Once the pictures are removed, reproduce what is left of the data below exactly.
[[ Dataset open ]]
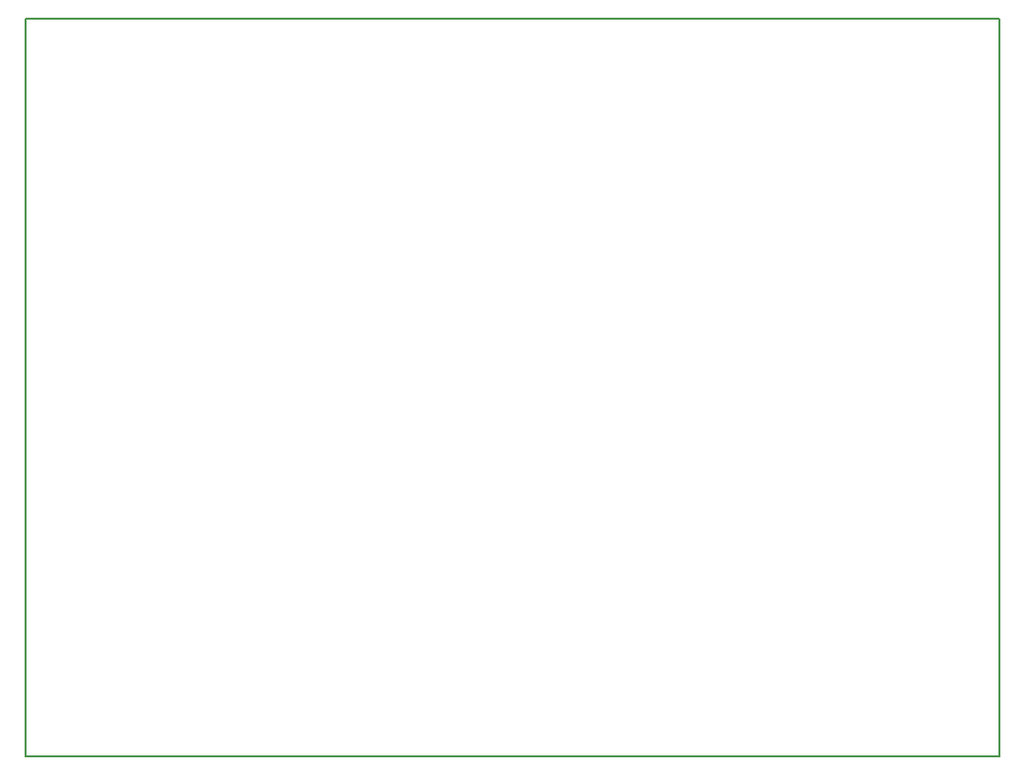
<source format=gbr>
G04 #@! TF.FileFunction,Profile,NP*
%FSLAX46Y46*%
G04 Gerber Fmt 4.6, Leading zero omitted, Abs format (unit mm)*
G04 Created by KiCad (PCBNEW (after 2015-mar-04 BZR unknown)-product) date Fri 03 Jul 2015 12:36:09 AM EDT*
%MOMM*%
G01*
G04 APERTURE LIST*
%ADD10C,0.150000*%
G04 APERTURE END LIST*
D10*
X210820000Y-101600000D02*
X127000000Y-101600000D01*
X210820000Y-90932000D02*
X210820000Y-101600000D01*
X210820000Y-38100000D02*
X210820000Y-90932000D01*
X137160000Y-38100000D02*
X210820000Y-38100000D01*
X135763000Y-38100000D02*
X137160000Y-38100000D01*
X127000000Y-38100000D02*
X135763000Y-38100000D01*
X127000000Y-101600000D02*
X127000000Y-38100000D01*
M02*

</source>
[[ Dataset closed ]]
• Response box:
<source format=gbr>
G04 #@! TF.FileFunction,Profile,NP*
%FSLAX46Y46*%
G04 Gerber Fmt 4.6, Leading zero omitted, Abs format (unit mm)*
G04 Created by KiCad (PCBNEW (after 2015-mar-04 BZR unknown)-product) date Fri 03 Jul 2015 12:36:09 AM EDT*
%MOMM*%
G01*
G04 APERTURE LIST*
%ADD10C,0.150000*%
G04 APERTURE END LIST*
D10*
X210820000Y-101600000D02*
X127000000Y-101600000D01*
X210820000Y-90932000D02*
X210820000Y-101600000D01*
X210820000Y-38100000D02*
X210820000Y-90932000D01*
X137160000Y-38100000D02*
X210820000Y-38100000D01*
X135763000Y-38100000D02*
X137160000Y-38100000D01*
X127000000Y-38100000D02*
X135763000Y-38100000D01*
X127000000Y-101600000D02*
X127000000Y-38100000D01*
M02*

</source>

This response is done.